• **EXERCISE OBJECTIVE**:
Where in the records does the word "linejoin" occur? Copy each line in which it does.

• **EXERCISE DATA**:

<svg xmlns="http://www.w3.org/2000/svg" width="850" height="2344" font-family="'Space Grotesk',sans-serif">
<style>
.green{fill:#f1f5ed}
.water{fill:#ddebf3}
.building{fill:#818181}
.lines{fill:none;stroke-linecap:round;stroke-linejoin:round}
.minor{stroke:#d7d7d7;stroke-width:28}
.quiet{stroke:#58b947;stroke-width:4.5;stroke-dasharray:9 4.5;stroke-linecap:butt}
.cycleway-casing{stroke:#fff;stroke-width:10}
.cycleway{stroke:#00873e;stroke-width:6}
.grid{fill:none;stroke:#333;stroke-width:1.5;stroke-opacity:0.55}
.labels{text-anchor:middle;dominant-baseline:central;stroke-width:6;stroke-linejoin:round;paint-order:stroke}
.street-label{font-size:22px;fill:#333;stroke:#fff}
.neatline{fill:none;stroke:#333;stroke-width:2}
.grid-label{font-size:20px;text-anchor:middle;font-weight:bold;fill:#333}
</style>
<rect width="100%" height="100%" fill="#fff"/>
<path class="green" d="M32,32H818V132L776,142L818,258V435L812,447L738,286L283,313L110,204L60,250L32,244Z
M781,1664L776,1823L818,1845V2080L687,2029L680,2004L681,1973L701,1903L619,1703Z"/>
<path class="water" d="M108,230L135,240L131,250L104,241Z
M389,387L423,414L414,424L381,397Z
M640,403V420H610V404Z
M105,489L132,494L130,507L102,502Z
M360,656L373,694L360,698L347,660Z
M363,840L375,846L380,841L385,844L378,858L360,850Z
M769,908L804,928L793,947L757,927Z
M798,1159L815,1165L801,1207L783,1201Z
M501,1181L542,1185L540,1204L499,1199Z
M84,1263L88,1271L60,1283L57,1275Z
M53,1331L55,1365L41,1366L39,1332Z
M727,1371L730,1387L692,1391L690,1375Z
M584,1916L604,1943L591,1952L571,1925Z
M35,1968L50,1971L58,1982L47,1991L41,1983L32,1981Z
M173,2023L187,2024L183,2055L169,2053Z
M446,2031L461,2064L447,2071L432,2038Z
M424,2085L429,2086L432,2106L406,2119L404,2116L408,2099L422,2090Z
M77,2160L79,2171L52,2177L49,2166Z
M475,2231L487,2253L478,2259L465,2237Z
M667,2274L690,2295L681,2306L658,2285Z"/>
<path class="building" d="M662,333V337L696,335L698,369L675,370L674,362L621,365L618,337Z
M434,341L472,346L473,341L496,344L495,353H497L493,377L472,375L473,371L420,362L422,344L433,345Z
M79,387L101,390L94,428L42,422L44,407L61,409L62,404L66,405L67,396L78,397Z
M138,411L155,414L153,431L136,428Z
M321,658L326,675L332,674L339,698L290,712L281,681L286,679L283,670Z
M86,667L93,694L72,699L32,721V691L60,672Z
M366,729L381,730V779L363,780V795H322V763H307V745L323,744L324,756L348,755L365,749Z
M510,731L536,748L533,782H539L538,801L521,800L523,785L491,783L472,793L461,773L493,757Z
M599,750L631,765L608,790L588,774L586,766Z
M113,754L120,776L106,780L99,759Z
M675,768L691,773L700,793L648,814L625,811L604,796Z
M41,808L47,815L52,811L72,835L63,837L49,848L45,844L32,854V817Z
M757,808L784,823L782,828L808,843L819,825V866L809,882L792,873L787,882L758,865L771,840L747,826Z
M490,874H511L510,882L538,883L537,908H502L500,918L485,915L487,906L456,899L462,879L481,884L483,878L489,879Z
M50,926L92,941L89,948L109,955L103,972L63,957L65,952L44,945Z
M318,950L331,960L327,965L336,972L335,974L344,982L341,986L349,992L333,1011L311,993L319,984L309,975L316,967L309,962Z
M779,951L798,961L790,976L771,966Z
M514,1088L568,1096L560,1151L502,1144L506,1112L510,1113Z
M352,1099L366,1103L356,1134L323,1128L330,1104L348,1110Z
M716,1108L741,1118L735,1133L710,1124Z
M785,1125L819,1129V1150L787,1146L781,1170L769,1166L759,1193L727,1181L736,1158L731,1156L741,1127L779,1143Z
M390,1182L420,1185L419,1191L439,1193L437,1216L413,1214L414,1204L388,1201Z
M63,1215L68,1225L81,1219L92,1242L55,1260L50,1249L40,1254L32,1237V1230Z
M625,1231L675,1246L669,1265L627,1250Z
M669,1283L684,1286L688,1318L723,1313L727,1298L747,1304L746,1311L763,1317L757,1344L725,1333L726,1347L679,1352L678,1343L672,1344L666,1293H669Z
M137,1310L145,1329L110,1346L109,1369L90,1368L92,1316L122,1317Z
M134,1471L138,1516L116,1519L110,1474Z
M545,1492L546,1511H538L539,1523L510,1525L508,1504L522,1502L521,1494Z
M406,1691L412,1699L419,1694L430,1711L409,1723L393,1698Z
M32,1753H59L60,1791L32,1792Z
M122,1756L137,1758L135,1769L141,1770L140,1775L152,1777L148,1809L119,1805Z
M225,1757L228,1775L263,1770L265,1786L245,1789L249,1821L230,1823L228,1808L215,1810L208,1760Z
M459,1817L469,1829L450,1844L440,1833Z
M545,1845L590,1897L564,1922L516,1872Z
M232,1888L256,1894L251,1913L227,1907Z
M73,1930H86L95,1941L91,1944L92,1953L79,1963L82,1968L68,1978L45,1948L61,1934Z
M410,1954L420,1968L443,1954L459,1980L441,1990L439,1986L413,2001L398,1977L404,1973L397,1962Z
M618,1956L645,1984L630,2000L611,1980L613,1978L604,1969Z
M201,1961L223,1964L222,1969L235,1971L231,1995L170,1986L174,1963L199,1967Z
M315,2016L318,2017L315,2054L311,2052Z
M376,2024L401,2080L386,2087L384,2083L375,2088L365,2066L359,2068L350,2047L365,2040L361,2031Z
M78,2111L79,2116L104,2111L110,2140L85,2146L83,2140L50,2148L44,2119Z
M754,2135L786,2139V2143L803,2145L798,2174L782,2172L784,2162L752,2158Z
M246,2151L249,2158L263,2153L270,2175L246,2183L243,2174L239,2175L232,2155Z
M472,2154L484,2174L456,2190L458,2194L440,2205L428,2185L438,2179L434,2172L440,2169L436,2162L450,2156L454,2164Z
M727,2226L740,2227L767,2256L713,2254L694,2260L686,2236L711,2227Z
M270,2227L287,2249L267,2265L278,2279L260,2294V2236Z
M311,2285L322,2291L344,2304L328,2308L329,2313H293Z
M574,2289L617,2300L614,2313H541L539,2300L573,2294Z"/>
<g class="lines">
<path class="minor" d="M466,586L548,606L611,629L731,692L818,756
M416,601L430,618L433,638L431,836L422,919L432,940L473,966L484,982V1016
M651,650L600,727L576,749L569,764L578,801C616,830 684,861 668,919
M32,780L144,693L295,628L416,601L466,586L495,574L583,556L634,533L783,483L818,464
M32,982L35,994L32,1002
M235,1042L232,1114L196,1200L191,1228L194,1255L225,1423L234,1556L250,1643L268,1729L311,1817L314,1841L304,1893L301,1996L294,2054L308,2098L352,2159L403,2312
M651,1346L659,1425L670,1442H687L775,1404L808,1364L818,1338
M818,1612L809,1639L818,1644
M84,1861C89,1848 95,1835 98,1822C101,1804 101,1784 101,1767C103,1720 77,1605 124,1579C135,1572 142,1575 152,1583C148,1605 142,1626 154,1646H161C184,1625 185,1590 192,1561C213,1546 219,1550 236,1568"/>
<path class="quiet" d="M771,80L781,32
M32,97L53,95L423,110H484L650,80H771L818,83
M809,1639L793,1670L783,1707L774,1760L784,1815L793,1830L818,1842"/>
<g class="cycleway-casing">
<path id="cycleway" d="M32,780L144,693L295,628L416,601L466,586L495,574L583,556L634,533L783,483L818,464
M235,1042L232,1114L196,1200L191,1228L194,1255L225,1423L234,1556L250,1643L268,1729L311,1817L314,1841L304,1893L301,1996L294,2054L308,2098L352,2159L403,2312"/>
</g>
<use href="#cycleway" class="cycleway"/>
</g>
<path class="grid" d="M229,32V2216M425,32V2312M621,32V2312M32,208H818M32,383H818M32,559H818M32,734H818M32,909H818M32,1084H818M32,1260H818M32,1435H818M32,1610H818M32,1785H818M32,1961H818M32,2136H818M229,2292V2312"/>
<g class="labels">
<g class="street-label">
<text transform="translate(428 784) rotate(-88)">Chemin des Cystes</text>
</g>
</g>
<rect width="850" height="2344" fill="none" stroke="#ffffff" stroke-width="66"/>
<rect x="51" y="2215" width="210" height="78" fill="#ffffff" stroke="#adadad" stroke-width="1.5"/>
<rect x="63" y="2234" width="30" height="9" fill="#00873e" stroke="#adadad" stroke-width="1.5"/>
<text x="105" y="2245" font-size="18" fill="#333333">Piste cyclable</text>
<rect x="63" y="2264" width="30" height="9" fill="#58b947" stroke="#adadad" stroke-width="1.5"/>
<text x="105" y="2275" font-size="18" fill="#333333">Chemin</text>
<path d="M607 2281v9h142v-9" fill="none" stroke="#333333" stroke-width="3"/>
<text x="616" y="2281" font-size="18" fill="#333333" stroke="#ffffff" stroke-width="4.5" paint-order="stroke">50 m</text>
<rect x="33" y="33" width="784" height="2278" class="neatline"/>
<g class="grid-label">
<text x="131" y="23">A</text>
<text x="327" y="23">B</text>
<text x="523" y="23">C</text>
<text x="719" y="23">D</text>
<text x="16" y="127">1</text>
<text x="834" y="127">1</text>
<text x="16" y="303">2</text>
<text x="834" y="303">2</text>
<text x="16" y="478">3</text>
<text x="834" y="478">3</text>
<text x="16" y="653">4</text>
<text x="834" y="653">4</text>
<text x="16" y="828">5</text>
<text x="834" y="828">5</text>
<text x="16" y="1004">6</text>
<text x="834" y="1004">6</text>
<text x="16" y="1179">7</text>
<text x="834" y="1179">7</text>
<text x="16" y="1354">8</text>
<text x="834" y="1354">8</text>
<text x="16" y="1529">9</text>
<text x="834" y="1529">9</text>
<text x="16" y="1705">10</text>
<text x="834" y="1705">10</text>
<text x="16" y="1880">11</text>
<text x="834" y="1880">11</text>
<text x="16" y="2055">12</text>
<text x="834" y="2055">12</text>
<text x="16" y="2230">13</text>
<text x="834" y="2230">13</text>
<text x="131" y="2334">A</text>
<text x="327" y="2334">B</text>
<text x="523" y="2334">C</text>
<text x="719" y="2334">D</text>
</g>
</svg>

• **SOLUTION BELOW**:
.lines{fill:none;stroke-linecap:round;stroke-linejoin:round}
.labels{text-anchor:middle;dominant-baseline:central;stroke-width:6;stroke-linejoin:round;paint-order:stroke}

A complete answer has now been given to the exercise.